§ **Selected text**:
=======
Consider, for instance, the paradigmatically philosophical question: “What is truth?”. This provokes perplexity because, on the one hand, it demands an answer of the form, “Truth is such–and-such,” but on the other hand, despite hundreds of years of looking, no acceptable answer of that kind has ever been found. We’ve tried truth as “correspondence with the facts,” as “provability,” as “practical utility,” and as “stable consensus”; but all turned out to be defective in one way or another — either circular or subject to counterexamples. Reactions to this impasse have included a variety of theoretical proposals. Some philosophers have been led to deny that there is such a thing as absolute truth. Some have maintained (insisting on one of the above definitions) that although truth exists, it lacks certain features that are ordinarily attributed to it — for example, that the truth may sometimes be impossible to discover. Some have inferred that truth is intrinsically paradoxical and essentially incomprehensible. And others persist in the attempt to devise a definition that will fit all the intuitive data.

But from Wittgenstein’s perspective each of the first three of these strategies rides roughshod over our fundamental convictions about truth, and the fourth is highly unlikely to succeed. Instead we should begin, he thinks, by recognizing (as mentioned above) that our various concepts play very different roles in our cognitive economy and (correspondingly) are governed by defining principles of very different kinds. Therefore, it was always a mistake to extrapolate from the fact that empirical concepts, such as red or magnetic oralive stand for properties with specifiable underlying natures to the presumption that the notion of truth must stand for some such property as well.
=======
Copy the passage on truth from "But from Wittgenstein’s" to "property as well.", and switch "strategies" to "approaches".

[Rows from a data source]
=======
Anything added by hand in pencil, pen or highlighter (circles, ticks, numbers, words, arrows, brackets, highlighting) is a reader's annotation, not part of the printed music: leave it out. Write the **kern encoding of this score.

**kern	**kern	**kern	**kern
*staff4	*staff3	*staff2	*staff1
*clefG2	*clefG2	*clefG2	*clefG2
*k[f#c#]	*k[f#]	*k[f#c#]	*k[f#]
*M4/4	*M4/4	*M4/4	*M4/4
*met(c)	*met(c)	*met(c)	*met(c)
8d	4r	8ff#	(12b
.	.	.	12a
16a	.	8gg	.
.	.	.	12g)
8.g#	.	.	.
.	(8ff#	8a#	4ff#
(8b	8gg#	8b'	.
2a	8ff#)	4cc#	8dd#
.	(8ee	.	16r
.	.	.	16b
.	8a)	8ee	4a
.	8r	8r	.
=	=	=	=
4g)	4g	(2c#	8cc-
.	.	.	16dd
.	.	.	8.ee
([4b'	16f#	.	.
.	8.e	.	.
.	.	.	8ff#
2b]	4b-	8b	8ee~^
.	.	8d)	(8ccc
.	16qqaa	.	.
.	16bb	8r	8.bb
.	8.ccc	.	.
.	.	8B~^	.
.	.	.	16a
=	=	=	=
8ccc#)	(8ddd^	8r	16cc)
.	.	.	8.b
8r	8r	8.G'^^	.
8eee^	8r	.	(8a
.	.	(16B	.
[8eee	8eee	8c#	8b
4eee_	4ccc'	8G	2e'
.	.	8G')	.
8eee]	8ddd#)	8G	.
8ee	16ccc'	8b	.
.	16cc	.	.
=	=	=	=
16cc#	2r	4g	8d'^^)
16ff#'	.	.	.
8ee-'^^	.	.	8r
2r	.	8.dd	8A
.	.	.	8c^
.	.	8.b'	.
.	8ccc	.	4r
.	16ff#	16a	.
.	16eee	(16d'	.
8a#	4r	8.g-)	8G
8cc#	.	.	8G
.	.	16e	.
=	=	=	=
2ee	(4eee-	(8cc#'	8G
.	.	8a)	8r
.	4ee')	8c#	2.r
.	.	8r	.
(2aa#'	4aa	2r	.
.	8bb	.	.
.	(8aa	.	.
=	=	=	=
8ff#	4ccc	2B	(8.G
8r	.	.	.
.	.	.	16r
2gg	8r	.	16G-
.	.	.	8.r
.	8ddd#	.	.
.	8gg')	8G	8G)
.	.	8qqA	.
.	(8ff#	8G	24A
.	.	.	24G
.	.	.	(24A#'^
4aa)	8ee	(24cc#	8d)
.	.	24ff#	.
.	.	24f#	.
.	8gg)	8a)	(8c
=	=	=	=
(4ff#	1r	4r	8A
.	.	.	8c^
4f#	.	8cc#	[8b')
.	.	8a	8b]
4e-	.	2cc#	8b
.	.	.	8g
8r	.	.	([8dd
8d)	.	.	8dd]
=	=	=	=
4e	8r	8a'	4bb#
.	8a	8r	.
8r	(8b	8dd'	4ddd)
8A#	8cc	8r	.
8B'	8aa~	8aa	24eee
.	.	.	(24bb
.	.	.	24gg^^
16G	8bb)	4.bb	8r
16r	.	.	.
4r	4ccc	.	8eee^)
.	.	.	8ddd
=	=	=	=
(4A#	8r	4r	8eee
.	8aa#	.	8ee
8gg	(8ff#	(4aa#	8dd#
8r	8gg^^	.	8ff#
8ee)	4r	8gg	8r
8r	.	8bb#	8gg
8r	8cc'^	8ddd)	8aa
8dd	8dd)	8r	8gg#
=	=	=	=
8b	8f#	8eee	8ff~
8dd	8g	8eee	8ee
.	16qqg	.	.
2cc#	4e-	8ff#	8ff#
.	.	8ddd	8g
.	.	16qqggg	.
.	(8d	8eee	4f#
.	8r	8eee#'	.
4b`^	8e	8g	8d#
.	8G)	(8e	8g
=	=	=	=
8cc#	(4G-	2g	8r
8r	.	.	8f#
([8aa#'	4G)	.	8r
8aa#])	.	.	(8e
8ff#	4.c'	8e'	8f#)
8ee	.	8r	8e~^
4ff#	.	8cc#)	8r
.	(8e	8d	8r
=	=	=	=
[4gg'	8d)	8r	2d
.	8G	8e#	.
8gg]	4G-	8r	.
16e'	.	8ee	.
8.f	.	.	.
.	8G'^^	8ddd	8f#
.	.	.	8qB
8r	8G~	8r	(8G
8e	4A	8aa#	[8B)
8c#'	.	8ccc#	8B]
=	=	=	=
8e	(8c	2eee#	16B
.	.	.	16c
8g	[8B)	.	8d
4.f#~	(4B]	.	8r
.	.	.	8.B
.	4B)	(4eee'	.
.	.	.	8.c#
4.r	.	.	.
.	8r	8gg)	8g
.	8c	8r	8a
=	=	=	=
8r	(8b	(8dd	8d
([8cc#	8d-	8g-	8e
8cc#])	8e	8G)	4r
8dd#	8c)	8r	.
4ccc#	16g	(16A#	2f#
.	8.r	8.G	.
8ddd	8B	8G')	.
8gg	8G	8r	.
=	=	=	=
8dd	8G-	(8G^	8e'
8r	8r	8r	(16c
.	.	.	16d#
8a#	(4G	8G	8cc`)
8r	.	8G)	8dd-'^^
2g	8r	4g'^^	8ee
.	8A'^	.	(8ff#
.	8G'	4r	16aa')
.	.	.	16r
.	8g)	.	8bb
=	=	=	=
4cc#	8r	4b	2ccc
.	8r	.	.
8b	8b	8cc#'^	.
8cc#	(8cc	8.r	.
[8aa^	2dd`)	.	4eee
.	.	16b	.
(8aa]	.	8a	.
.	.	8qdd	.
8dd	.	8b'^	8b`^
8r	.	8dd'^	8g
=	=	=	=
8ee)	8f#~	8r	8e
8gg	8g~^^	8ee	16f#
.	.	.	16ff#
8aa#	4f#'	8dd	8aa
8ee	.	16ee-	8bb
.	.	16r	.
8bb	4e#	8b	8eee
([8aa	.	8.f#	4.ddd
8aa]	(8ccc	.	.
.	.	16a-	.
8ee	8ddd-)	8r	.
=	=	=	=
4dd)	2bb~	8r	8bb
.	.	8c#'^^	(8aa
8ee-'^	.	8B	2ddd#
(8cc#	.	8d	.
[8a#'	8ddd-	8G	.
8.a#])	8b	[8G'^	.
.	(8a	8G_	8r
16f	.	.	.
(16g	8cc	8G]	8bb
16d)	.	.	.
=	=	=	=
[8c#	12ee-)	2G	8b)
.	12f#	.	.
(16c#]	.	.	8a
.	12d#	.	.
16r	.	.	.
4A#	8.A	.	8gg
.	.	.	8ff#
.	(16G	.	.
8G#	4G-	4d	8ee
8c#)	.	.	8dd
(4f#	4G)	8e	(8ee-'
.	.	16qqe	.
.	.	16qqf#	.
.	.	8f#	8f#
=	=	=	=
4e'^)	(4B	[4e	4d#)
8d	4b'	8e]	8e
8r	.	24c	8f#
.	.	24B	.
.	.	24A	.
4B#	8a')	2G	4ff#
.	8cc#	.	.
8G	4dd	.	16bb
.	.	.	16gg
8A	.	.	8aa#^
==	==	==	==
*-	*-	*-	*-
=======
§ **Task output**:
But from Wittgenstein’s perspective each of the first three of these approaches rides roughshod over our fundamental convictions about truth, and the fourth is highly unlikely to succeed. Instead we should begin, he thinks, by recognizing (as mentioned above) that our various concepts play very different roles in our cognitive economy and (correspondingly) are governed by defining principles of very different kinds. Therefore, it was always a mistake to extrapolate from the fact that empirical concepts, such as red or magnetic oralive stand for properties with specifiable underlying natures to the presumption that the notion of truth must stand for some such property as well.